Text section START
Txn 5 & 6: UPDATE Single Row to Change Partition

A student in a recent class asked if it would be possible to run an update statement that changed the partition virtual column value. I wasn’t sure and could argue it both ways. So, like most things in Hadoop the best way to answer a question like this is to just TRY IT!

UPDATE try_it SET prt = 'p3' WHERE a_val = 'noise' AND prt = 'p1';

Error: Error while compiling statement: FAILED: SemanticException [Error 10292]: 
  Updating values of partition columns is not supported (state=42000,code=10292)

Well, as you can see, NO JOY!! But would could just run to separate transactions; one to delete it and one to add it, but we do not have an atomic transaction with this and the responsibility of the data integrity would fall to the application, or person, to make sure both are committed.

DELETE FROM try_it WHERE a_val = 'noise' AND prt = 'p1';

INSERT INTO try_it VALUES (1,'noise','bogus2','p3');

select * from try_it;
+------------+---------------+---------------+-------------+
| try_it.id  | try_it.a_val  | try_it.b_val  | try_it.prt  |
+------------+---------------+---------------+-------------+
| 2          | noise         | bogus3        | p2          |
| 3          | noise         | bogus2        | p3          |
| 1          | noise         | bogus2        | p3          |
+------------+---------------+---------------+-------------+
3 rows selected (0.227 seconds)

Here are the applicable HDFS details for these two transactions.
Text section END
Data excerpts START
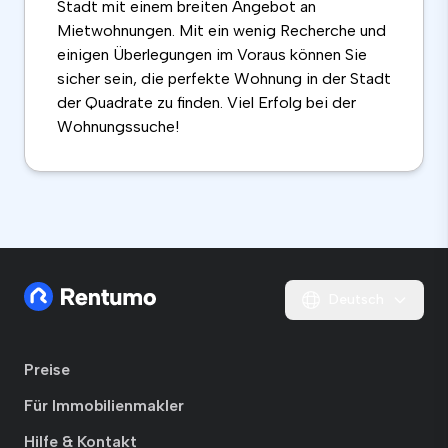
Stadt mit einem breiten Angebot an
Mietwohnungen. Mit ein wenig Recherche und
einigen Überlegungen im Voraus können Sie
sicher sein, die perfekte Wohnung in der Stadt
der Quadrate zu finden. Viel Erfolg bei der
Wohnungssuche!
Deutsch
Preise
Für Immobilienmakler
Hilfe & Kontakt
Data excerpts END
#### Things to do:
**A.** From the text above on updating a Hive partition column, extract the passage starting at "DELETE FROM try_it" and ending at "selected (0.227 seconds)", copying it word for word.
**B.** Extend the text on changing a row's partition in Hive, picking up immediately after its final sentence.

#### Results by task:
**A.**
DELETE FROM try_it WHERE a_val = 'noise' AND prt = 'p1';

INSERT INTO try_it VALUES (1,'noise','bogus2','p3');

select * from try_it;
+------------+---------------+---------------+-------------+
| try_it.id  | try_it.a_val  | try_it.b_val  | try_it.prt  |
+------------+---------------+---------------+-------------+
| 2          | noise         | bogus3        | p2          |
| 3          | noise         | bogus2        | p3          |
| 1          | noise         | bogus2        | p3          |
+------------+---------------+---------------+-------------+
3 rows selected (0.227 seconds)

**B.**
drwxrwx---+  - hive hadoop          0 2019-12-12 09:57 /wa/t/m/h/try_it/prt=p1/delete_delta_0000005_0000005_0000
-rw-rw----+  3 hive hadoop          1 2019-12-12 09:57 /wa/t/m/h/try_it/prt=p1/delete_delta_0000005_0000005_0000/_orc_acid_version
-rw-rw----+  3 hive hadoop        733 2019-12-12 09:57 /wa/t/m/h/try_it/prt=p1/delete_delta_0000005_0000005_0000/bucket_00000
drwxrwx---+  - hive hadoop          0 2019-12-12 10:06 /wa/t/m/h/try_it/prt=p3/delta_0000006_0000006_0000
-rw-rw----+  3 hive hadoop          1 2019-12-12 10:06 /wa/t/m/h/try_it/prt=p3/delta_0000006_0000006_0000/_orc_acid_version
-rw-rw----+  3 hive hadoop        813 2019-12-12 10:06 /wa/t/m/h/try_it/prt=p3/delta_0000006_0000006_0000/bucket_00000

Parting Thoughts

These ACID transaction capabilities were mentioned way back during my presenting at hadoop summit (archiving evolving databases in hive) talk a few years ago and provide a much cleaner way at develop-time to address this need for allowing mutable data in Hive’s (previously) immutable world.

A concern that surfaces is that small files and hadoop's hdfs (bonus: an inode formula) causes not just “Namenode pressure”, but also forces the processing to read potentially lots and lots of small(ish) delta files instead of a few big(ger) “base” files. To make it worse, this work cannot be done in parallel for a given partition due to the need to walk these edits files in order so that Hive can present an accurate representation of what the end results should be.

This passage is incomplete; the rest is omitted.